I’m going to deal with the twisties first. Now, I haven’t done any gymnastics since grammar school, but I did have an incident once while diving/playing in the water that I suspect was similar. I had jumped off the diving board, probably doing a flip of some sort, and found myself tumbling underwater. This was an experience I normally enjoyed. I love the freedom water gives and twisting and gyrating underwater. But this time was different. When I stopped, I realized I had no idea which way was the surface. There was a moment of panic before I realized I still had enough air in my lungs that if I just waited I’d float to the surface. But I had for a moment lost my complete kinesthetic sense. I have to imagine this is similar what happened to Biles. In my case, the consequences was simply a moment of panic, then a simple wait to rise to the surface. In her case, having seen some of her moves and listening to some of the commentators, I’ve come to realize that in the case of a gymnast, such a loss can result in severe injury. This article illustrates several such examples. Similarly, if we had not been able to tie rigging we felt safe on, we might have aborted our trip because a mistake could be fatal. Sometimes our brains simply get into that state where up is down and left is right and it’s not simple to fix that. So, in that aspect, I think she made the right decision, as has any person caving (or in another activity) who has turned back because they’ve lost confidence in their rigging or skills. Better to be safe and come back another day than be sorry.

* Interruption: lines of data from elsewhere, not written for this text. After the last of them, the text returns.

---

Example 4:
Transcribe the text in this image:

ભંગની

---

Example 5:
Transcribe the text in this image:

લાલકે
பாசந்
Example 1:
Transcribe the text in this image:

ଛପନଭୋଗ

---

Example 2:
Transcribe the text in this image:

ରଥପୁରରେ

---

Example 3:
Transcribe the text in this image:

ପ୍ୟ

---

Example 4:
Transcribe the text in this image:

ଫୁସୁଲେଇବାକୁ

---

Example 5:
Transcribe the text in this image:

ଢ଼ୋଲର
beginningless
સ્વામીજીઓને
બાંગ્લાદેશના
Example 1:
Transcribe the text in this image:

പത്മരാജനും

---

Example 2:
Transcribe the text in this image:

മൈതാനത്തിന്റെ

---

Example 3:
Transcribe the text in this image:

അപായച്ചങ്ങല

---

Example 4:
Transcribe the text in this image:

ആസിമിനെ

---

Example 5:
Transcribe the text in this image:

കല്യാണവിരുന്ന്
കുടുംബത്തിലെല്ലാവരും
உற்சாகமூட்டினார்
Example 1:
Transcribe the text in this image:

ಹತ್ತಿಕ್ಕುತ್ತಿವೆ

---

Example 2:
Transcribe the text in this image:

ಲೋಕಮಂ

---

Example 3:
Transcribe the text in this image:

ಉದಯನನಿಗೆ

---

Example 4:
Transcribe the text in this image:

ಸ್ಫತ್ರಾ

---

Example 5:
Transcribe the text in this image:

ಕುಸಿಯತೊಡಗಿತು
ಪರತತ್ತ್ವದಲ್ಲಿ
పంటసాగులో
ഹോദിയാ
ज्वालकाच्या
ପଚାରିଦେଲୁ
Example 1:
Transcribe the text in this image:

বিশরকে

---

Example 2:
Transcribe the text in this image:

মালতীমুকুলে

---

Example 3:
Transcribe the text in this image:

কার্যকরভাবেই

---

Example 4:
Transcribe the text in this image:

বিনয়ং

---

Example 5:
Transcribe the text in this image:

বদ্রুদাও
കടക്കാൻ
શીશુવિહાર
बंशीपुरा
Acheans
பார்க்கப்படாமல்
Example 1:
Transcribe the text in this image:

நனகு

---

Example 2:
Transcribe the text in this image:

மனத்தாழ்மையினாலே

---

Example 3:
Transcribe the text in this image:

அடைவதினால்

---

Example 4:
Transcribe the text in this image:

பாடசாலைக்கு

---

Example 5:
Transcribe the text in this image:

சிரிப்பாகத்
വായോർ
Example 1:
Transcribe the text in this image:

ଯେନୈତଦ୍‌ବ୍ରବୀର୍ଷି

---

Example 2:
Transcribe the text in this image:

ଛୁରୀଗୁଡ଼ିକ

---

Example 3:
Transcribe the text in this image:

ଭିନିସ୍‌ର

In terms of being a member of a team, she also made the right choice. She could have said, “Well I’m the GOAT, I’m going to compete no matter what” but because of her state of mind, probably not performed at her best and pulled back on some of her more extreme moves ( thus reducing her points totals) and very likely not won medals. But, by pulling out, and she opened up spots for other members of the team, such as Mykayla Skinner to step up. In a world where Biles had forced herself to compete, my guess is due to the twisties, she would not have medaled on the vault, and Skinner would have never had the chance to compete, which means the US would not have won Silver in the vault. Sometimes being a team player means stepping aside so others can do the job. In my case of the body recovery, had I not felt comfortable in my ability to carry out my task, I would have rightly stepped aside.

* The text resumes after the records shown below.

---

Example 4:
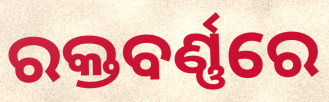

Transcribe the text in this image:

ରକ୍ତବର୍ଣ୍ଣରେ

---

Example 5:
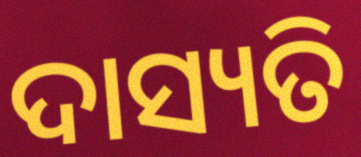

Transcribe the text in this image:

ଦାସ୍ୟତି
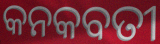
କନକବତୀ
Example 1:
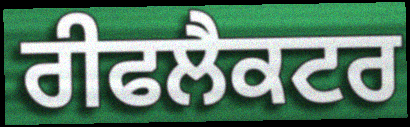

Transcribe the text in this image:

ਰੀਫਲੈਕਟਰ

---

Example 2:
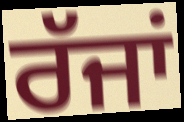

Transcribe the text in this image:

ਰੱਜਾਂ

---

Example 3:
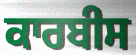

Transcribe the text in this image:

ਕਾਰਬੀਸ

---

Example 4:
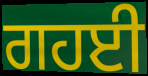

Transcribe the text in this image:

ਗਹਈ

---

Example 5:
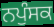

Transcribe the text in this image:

ਨਪੁੰਸਕ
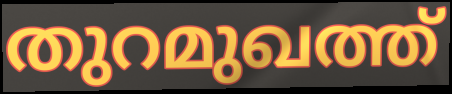
തുറമുഖത്ത്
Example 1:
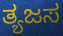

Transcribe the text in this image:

ತ್ಯಜಸ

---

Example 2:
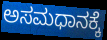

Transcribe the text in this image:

ಅಸಮಧಾನಕ್ಕೆ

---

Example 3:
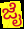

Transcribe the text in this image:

ಜೈ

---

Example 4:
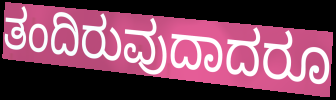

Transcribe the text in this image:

ತಂದಿರುವುದಾದರೂ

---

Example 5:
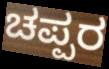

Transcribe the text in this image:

ಚಪ್ಪರ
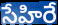
సేహిరే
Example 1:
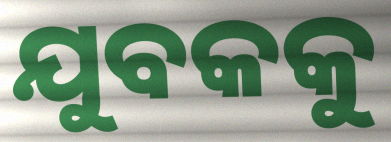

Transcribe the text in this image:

ଯୁବକକୁ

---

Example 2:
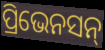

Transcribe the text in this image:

ପ୍ରିଭେନସନ୍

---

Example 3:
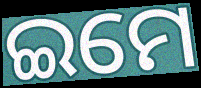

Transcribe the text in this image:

ଇମେ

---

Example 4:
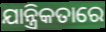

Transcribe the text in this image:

ଯାନ୍ତ୍ରିକତାରେ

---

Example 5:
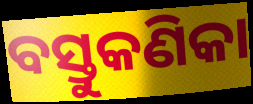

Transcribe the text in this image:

ବସ୍ତୁକଣିକା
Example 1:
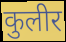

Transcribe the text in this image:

कुलीर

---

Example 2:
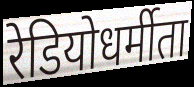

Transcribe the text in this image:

रेडियोधर्मीता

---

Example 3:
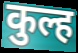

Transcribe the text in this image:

कुल्ह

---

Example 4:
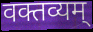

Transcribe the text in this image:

वक्तव्यम्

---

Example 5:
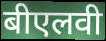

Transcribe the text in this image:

बीएलवी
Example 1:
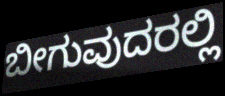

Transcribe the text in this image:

ಬೀಗುವುದರಲ್ಲಿ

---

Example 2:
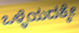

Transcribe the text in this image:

ಒಳ್ಳೆಯದಕ್ಕೇ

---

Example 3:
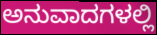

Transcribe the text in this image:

ಅನುವಾದಗಳಲ್ಲಿ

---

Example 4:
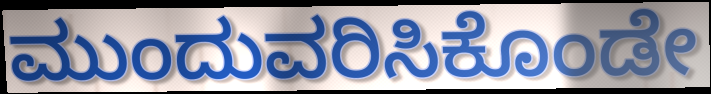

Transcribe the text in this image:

ಮುಂದುವರಿಸಿಕೊಂಡೇ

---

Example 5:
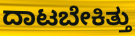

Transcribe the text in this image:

ದಾಟಬೇಕಿತ್ತು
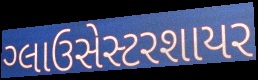
ગ્લાઉસેસ્ટરશાયર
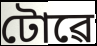
টোৱে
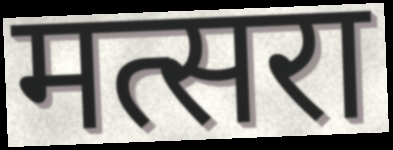
मत्सरा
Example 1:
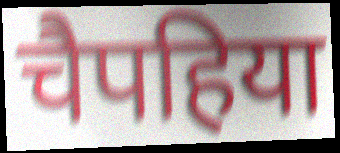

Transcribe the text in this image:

चैपहिया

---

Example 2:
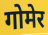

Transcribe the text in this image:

गोमेर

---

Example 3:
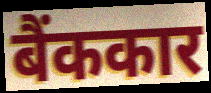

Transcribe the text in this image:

बैंककार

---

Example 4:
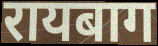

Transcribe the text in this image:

रायबाग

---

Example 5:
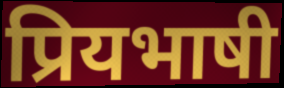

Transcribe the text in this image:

प्रियभाषी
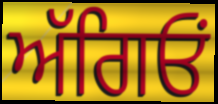
ਅੱਗਿਓਂ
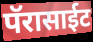
पॅरासाईट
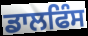
ਡਾਲਫਿੰਸ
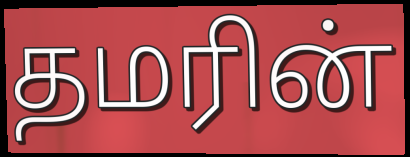
தமரின்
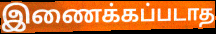
இணைக்கப்படாத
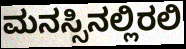
ಮನಸ್ಸಿನಲ್ಲಿರಲಿ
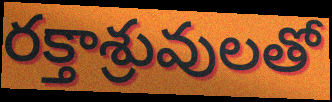
రక్తాశ్రువులతో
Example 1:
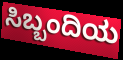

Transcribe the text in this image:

ಸಿಬ್ಬಂದಿಯ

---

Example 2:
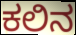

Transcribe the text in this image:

ಕಲಿನ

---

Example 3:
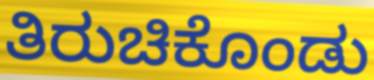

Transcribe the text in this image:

ತಿರುಚಿಕೊಂಡು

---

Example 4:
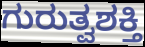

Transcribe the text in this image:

ಗುರುತ್ವಶಕ್ತಿ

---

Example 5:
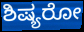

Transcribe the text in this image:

ಶಿಷ್ಯರೋ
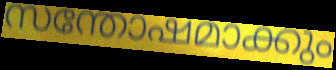
സന്തോഷമാക്കും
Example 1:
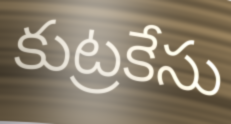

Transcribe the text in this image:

కుట్రకేసు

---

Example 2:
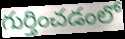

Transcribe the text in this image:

గుర్తించడంలో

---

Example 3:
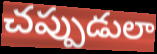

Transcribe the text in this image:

చప్పుడులా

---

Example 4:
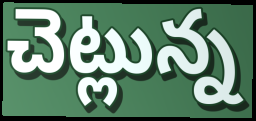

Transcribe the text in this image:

చెట్లున్న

I have to give Simone Biles a lot of credit. The weight of the world, or at least the US was on her shoulders. She was expected to perform at levels that no one else has reached. She also knows that few gymnasts at her level compete late into their 20s. This may be her last Olympics. All the pressure was on her to compete. But had she done so, she risked serious injury and very well may have kept the US from winning as many gymnastic medals as they did. I respected her before, but I have to admit I have even more respect for her now. She really is the GOAT.